• PROBLEMA 1:
Puoi riscrivere sotto forma di elenco il paragrafo del testo sugli stereotipi di genere che comincia con «Secondo una prospettiva antropologica», conservandone i fatti principali?
• PROBLEMA 2:
Puoi continuare il testo sugli stereotipi di genere e sulla violenza maschile contro le donne, partendo subito dopo la sua ultima frase?

• TESTO FORNITO:
▼▼▼
I termini femminile e maschile possono rispondere a questa funzione: un uso consapevole e misurato può rappresentare (RAPPRESENTAZIONE) una base comune di senso sulla quale avviare un pensiero critico sul loro significato e sulla loro reale utilità per procedere poi alla loro decostruzione.

 

II La prospettiva degli studi di genere

Secondo una prospettiva antropologica la differenza femminile-maschile è stata assunta culturalmente come principio di ordine. Tale principio si basa sulla concezione di una natura femminile opposta a quella maschile il che significa, schematicamente, che se a uno dei termini della differenza vengono attribuite determinate caratteristiche all’altro vengono attribuite quelle opposte. Questo meccanismo dualistico/binario è alla base dello stereotipo dicotomico della contrapposizione sul quale il sistema patriarcale (PATRIARCATO) ha costruito i suoi dispositivi di POTERE.

In questi termini gli stereotipi funzionano come linee guida coercitive del pensiero e del comportamento. Esse giustificano, secondo lo schema dicotomico, imposizioni, divieti, censure da un lato; sottomissione, obbligazione, adattamento dall’altro.

La decostruzione degli stereotipi è un punto di partenza fondamentale: non solo per dimostrare la falsa RAPPRESENTAZIONE di una natura deterministica di cui i concetti universalizzati di Donna e di Uomo sarebbero la risultante culturale; ma anche per avviare un’analisi della limitazione (LIMITE) imposta dal sistema dualistico/binario per escludere tutto quanto fuorviante e sovversivo, multiplo e mutante.

La decostruzione degli stereotipi è inoltre, in termini educativi, uno strumento importante per stimolare consapevolezza di sé e per valorizzare percorsi soggettivi (IDENTITÀ) alternativi agli schemi psicologici e sociali che impediscono uno sviluppo libero e creativo del potenziale individuale.

 

III La violenza maschile contro le donne

È diffusa la tendenza ad attribuire agli “altrii” la VIOLENZA sulle donne come segno di differenziazione con questi “altri”, siano essi i migranti irregolari e/o persone con problemi psichici o gravi dipendenze. Spesso la VIOLENZA contro le donne viene rappresentata come un “male oscuro”, sostenendo uno stereotipo che non corrisponde alla realtà statistica dei dati, i quali confermano che la VIOLENZA maschile sulle donne “in quanto donne” è trasversale e non è propria di una categoria maschile. 

Far parlare gli stereotipi legati alla VIOLENZA maschile sulle donne vuol dire creare occasioni di scambio, confronto e discussione competente, nominare la VIOLENZA, raccontarla nei suoi differenti aspetti, evidenziarne i legami con i luoghi comuni, descriverne le conseguenze e la possibilità di rielaborazione dei singoli vissuti, declinare le responsabilità all’interno della relazione, fornire dati sul fenomeno, anche a livello locale. In una parola: riportarla all’interno di un dato di realtà. Una realtà difficile da accettare, sia per le donne che per gli uomini, ma che permette tuttavia di “vedere” la VIOLENZA, scostando il velo della morbosità, della lontananza o peggio ancora dell’indifferenza.
▲▲▲
• DATI FORNITI:
▼▼▼
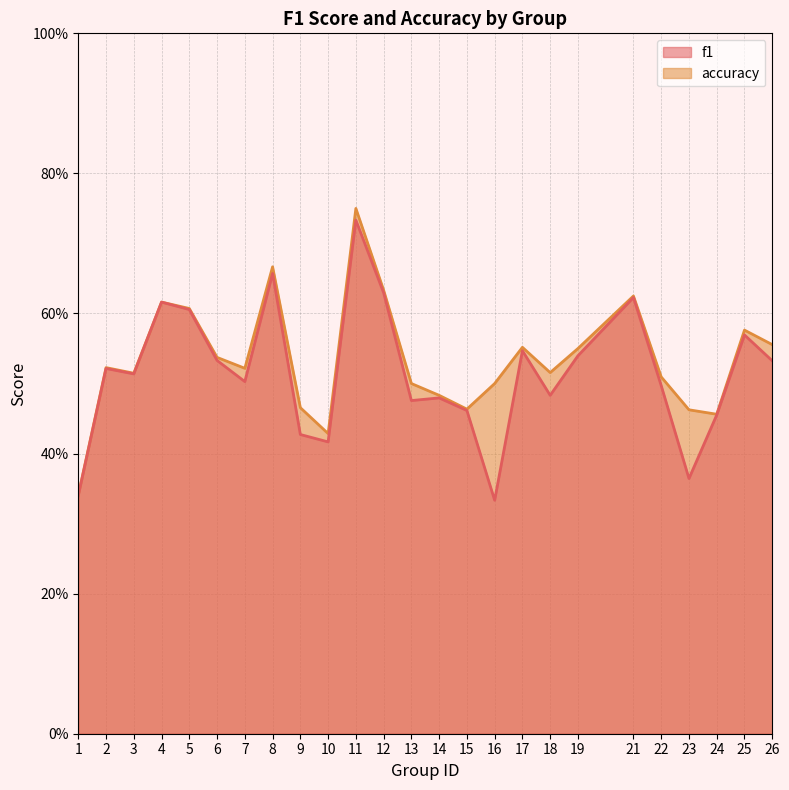

Between 14 and 10, which is larger?

14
▲▲▲
• SVOLGIMENTO 1:
- In una prospettiva antropologica, la differenza femminile-maschile è stata assunta culturalmente come principio di ordine.
- Questo principio si fonda sull'idea di una natura femminile opposta a quella maschile. Se a uno dei due termini si attribuiscono certe caratteristiche, all'altro si attribuiscono quelle opposte.
- Tale meccanismo dualistico/binario è alla base dello stereotipo dicotomico della contrapposizione.
- Su questo stereotipo il sistema patriarcale ha costruito i suoi dispositivi di potere.

• SVOLGIMENTO 2:
Molti sono gli stereotipi radicati nella nostra cultura:
- la donna maltrattata è responsabile della VIOLENZA: forse non era una brava moglie o comunque, se il marito l’ha picchiata, avrà sicuramente avuto delle ragioni;
- una donna viene maltrattata solo da uomini alcolizzati, tossicodipendenti o con problemi psichici gravi;
- le violenze accadono solo nelle classi più svantaggiate;
- gli stupri avvengono al di fuori della casa o in luoghi isolati;
- le donne vittime di VIOLENZA vengono scelte per il loro aspetto provocante e quindi sono responsabili della VIOLENZA;
- non è possibile violentare una donna che si ribella con tutte le sue forze;
- una donna che denuncia uno stupro o una VIOLENZA fisica dopo molto tempo non è credibile.

Non esiste una tipologia di donna violentata o maltrattata. Sappiamo che una certa vulnerabilità può predisporre, ma non condurre a subire VIOLENZA; che la depressione e una bassa autostima non possono che peggiorare con la VIOLENZA; che l’uso di alcol o di droghe possono essere le conseguenze della VIOLENZA e non le cause.  Così come non esiste una tipologia di uomo maltrattante. Si tratta di uomini di tutte le età, provenienze, categorie socioeconomiche e culturali.

L’interpretazione e la classificazione della realtà attraverso gli stereotipi porta a una rappresentazione che troppo spesso non coincide con l’evidenza empirica. Questa preoccupazione risulta evidente anche nel testo del Consiglio d’Europa del 2008 Impatto del marketing e della pubblicità sulla parità tra donne e uomini: “gli stereotipi di genere esistono ancora in ampia misura malgrado i diversi programmi comunitari volti a conseguire la parità tra i sessi; […] ulteriori ricerche potrebbero illustrare meglio il legame tra la pubblicità che presenta stereotipi di genere e l'ineguaglianza tra i sessi; [per questo] il Consiglio e la Commissione [devono] monitorare l'attuazione delle vigenti disposizioni di diritto comunitario in materia di discriminazione sessuale e di incitamento all'odio basato sul sesso, […] lanciare campagne di sensibilizzazione contro gli insulti a sfondo sessista o le immagini degradanti della donna e dell'uomo nella pubblicità e nel marketing, […] effettuare studi e predisporre relazioni sull'immagine delle donne e degli uomini nella pubblicità e nel marketing”.

Esistono molti stereotipi che non corrispondono alla realtà anche riguardo allo stupro (SESSO/SESSUALITÀ). Erroneamente si pensa che lo stupro sia un impulso sessuale irresistibile causato da un comportamento imprudente della vittima, o dalla sua avvenenza. Lo stupro non nasce da un desiderio erotico, ma affonda le sue radici nella volontà di annientamento fisico e psicologico della vittima. È un attacco all’integrità di una persona, che può compromettere la sua IDENTITÀ fisica, psicologica e sociale. Non a caso le donne vittime di stupro hanno paragonato l’ESPERIENZA dello stupro a un’esperienza di morte. Essere private del diritto al proprio CORPO è un’esperienza sconvolgente e devastante che compromette l’equilibrio psicologico. Giustificare lo stupro e colpevolizzare la vittima significa minimizzare o legittimare i comportamenti maschili violenti nei confronti delle donne invece di condannarli responsabilizzandone l’autore.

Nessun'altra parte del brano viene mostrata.